Text provided »
I've been immersing myself so thoroughly in film noir and crime fiction lately that I dream about guys in fedoras showing up at my door with guns and threatening to shoot me, right in the belly ('ya don't like it in the belly, do ya, ya squit?'). There's just SO much good stuff out there, and frankly I have a lot of catching up to do. It's been a good fifteen years since I read (and watched) the genre so intently, and all the things about it that I loved then are coming back to me with a vengeance: the stripped down, unsentimental prose (or cinematography), the lack of pretense, the unapologetic nature of the characters. And it's all so character-driven and focused. Between the lines, of course, the best crime novels and films have something worth saying about the world they inhabit or reflect--usually something existential, or even nihilistic, but something relevant, anyway. They tend to show you the world in the way you maybe always suspected it was, in your nightmares.

Work to complete »
a: List the things the writer of the film noir post says they loved about the genre fifteen years ago and are now remembering.
b: Carry on the film noir post from its final sentence, keeping the same voice.

Provided data »

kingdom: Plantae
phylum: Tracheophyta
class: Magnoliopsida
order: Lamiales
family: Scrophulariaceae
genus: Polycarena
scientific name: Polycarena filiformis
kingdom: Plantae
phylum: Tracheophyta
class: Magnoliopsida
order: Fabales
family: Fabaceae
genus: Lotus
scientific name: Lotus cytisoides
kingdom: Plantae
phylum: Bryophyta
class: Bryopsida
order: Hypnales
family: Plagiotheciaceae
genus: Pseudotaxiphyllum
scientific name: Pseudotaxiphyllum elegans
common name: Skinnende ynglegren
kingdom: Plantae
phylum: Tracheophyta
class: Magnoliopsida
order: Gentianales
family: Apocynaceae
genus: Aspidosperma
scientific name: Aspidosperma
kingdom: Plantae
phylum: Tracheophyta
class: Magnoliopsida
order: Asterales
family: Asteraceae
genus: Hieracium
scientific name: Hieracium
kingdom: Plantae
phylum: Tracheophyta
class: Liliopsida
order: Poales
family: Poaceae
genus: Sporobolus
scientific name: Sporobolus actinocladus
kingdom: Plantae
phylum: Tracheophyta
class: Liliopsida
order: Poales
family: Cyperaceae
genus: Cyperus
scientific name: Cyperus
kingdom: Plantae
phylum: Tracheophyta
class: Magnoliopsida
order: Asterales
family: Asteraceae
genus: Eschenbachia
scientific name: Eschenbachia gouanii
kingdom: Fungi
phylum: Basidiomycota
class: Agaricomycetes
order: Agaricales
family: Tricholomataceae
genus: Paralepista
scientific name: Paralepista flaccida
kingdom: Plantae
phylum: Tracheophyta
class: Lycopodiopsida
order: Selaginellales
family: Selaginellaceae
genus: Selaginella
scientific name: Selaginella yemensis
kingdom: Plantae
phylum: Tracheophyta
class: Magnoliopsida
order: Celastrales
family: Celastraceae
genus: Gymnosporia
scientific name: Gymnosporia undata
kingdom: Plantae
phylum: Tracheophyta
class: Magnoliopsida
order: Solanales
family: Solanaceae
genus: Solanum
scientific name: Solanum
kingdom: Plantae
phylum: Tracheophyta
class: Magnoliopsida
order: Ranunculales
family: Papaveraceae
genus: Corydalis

Outputs in order »
a:
- The stripped down, unsentimental prose (or cinematography)
- The lack of pretense
- The unapologetic nature of the characters

b:
This has been nothing but good for my own novel, City of Heretics. It's coming along nicely; I'm well into act two currently, keeping it moving, using tricks I've gleaned from the masters-- don't get bogged down, don't get sentimental, don't get soft. Keep the stakes rising higher and higher, don't let up.
Lawrence Block, in his terrific book "Telling Lies for Fun & Profit", said that the definition of suspense is "One damn thing after another". Perfect. That describes the best films noir and crime novels out there. And it's the credo I keep in mind with my own work.
So. Back to work, ya dirty squit.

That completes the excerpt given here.